Heart failure: There is emerging evidence that beta-blocker therapy, without intrinsic sympathomimetic activity (ISA), should be initiated in select patients with stable congestive heart failure (NYHA Class II-III). Data from the Beta-blockers Evaluation Survival Trial (BEST) indicate bucindolol did not provide a survival benefit in patients with NYHA class III-IV CHF (Reported at the AHA Scientific sessions - November 1999). To date, carvedilol, sustained release metoprolol, and bisoprolol have demonstrated a beneficial effect on morbidity and mortality. It is important that beta-blocker therapy be instituted initially at very low doses with gradual and very careful titration.

"Consensus Recommendations for the Management of Chronic Heart Failure. On Behalf of the Membership of the Advisory Council to Improve Outcomes Nationwide in Heart Failure," Am J Cardiol, 1999, 83(2A):1A-38A.

Domanski M, 72nd Scientific Sessions of the American Heart Association, Plenary Session XII: Late-Breaking Clinical Trials, "BEST (Beta-Blockers Evaluation Survival Trial)", November 10, 1999 (abstract).

Gibbons RJ, Chatterjee K, Daley J, et al, "ACC/AHA/ACP-ASIM Guidelines for the Management of Patients With Chronic Stable Angina: a Report of the American College of Cardiology/American Heart Association Task Force on Practice Guidelines," J Am Coll Cardiol, 1999, 33(7):2092-197.

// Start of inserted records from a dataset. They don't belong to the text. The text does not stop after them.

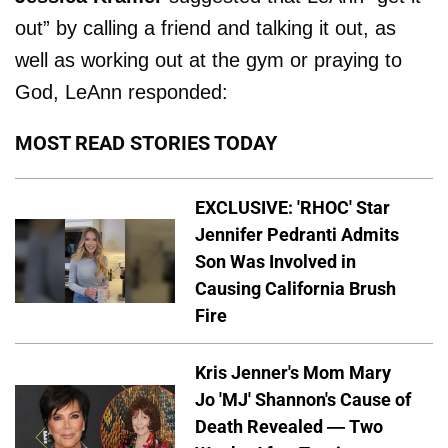
out” by calling a friend and talking it out, as
well as working out at the gym or praying to
God, LeAnn responded:
MOST READ STORIES TODAY
EXCLUSIVE: 'RHOC' Star
Jennifer Pedranti Admits
Son Was Involved in
Causing California Brush
Fire
Kris Jenner's Mom Mary
Jo 'MJ' Shannon's Cause of
Death Revealed — Two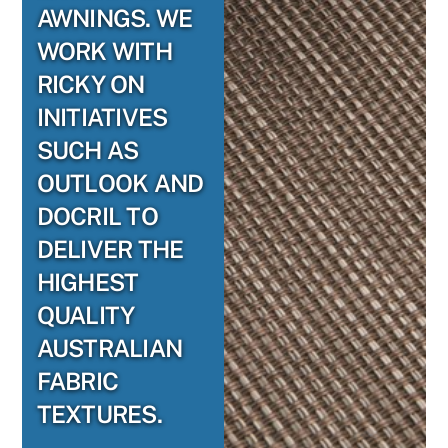
AWNINGS. WE
WORK WITH
RICKY ON
INITIATIVES
SUCH AS
OUTLOOK AND
DOCRIL TO
DELIVER THE
HIGHEST
QUALITY
AUSTRALIAN
FABRIC
TEXTURES.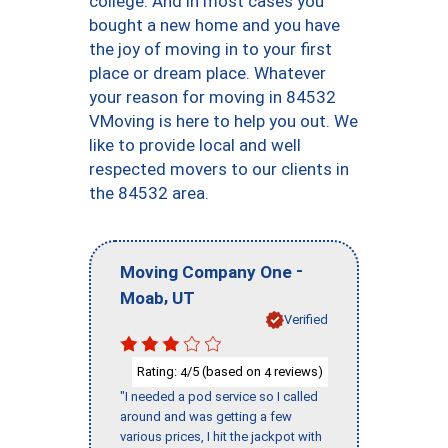
college. And in most cases you
bought a new home and you have
the joy of moving in to your first
place or dream place. Whatever
your reason for moving in 84532
VMoving is here to help you out. We
like to provide local and well
respected movers to our clients in
the 84532 area.
-
Moving Company One
,
Moab
UT
Verified
Rating:
/5 (based on
reviews)
4
4
"I needed a pod service so I called
around and was getting a few
various prices, I hit the jackpot with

Ryan TJ, Anderson JL, Antman EM, et al, "ACC/AHA Guidelines for the Management of Patients With Acute Myocardial Infarction. A Report of the American College of Cardiology/American Heart Association Task Force on Practice Guidelines (Committee on Management of Acute Myocardial Infarction)," J Am Coll Cardiol, 1996, 28(5):1328-428.